Over the past decade, the painter Luke Elwes has made journeys to the tablelands of the Hopi Indians in New Mexico, the central Australian desert, the Great Rift Valley in East Africa, and to the Buddhist sacred mountain Mount Kailash in the Tibetan plateau. The result has been a series of landscapes that not only captures something of the physicality of these sacred places but which also speaks of the empty loneliness that is at the spiritual core of much creativity.
“Compass” is Elwes’s fourth exhibition at the London gallery Art First. The mixed-media paintings on paper, created by subtle layers of washes and marks, signal a shift of emphasis, while also revisiting the concerns of his series “Pilgrim” (based on the expedition to Mount Kailash and Lake Manasarovar in Tibet), “Sanctuary” (which grew from a journey to the caves of Cappadocia) and “Osea” (inspired by an island only a couple of hours from London).
His oils on linen deal with the contrast between dark and light, space and edges. Compass, a monochromatic ellipse, might be read as a sacred eye, whilst also suggesting something of a medieval Mappa Mundi, created around a central sacred place such as Jerusalem or Rome. Although implicitly abstract, the physical world is never far away in these paintings; they suggest the expansive horizons of sea or the sky breaking from night into dawn. Light emanates from beyond the edge of a fecund semi-circle in Gaze (above), again suggesting the pupil of an eye or the edge of a planet revolving in deep space.
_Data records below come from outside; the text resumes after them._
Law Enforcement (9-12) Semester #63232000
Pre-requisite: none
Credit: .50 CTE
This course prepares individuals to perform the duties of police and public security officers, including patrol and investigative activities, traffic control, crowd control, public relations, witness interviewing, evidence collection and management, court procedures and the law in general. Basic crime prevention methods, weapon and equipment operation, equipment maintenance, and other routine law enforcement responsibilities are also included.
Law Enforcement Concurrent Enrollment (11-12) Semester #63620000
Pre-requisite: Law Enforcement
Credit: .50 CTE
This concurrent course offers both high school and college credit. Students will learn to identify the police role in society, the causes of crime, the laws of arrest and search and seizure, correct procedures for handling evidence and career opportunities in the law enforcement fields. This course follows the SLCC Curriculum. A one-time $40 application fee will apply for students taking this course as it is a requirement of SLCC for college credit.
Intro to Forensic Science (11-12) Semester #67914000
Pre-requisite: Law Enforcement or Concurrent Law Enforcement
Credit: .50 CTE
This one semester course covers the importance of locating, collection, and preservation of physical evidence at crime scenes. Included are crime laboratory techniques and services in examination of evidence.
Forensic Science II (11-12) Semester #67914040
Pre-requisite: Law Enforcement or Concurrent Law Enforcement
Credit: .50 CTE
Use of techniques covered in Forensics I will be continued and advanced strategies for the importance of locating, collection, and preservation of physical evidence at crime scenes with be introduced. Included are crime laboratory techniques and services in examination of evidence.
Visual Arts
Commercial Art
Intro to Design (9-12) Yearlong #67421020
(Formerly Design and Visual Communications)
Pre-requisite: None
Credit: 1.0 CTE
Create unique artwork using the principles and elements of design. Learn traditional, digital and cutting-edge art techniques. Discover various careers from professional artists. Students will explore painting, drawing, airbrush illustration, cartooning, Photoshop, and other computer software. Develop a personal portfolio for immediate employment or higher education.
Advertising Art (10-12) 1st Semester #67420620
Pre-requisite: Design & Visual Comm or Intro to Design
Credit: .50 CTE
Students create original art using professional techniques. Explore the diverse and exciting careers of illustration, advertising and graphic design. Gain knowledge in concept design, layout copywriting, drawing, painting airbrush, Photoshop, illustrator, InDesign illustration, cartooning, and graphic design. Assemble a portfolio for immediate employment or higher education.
Elwes’s territory is both familiar and strange, distant and yet somehow known. As the French philosopher-poet Gaston Bachelard wrote in Poetics of Space, “We cover the universe with drawings we have lived.” The thinly layered surfaces echo patterns of weather and erosion; marks are made then washed away or erased. Ancient pathways across plains, deserts or fields are suggested to create, as Elwes has said, “spaces which are mapped by belief rather than measured by science”. These pathways are markers in the emptiness of the canvas, making sense of the space as they also attempt to make sense of the world.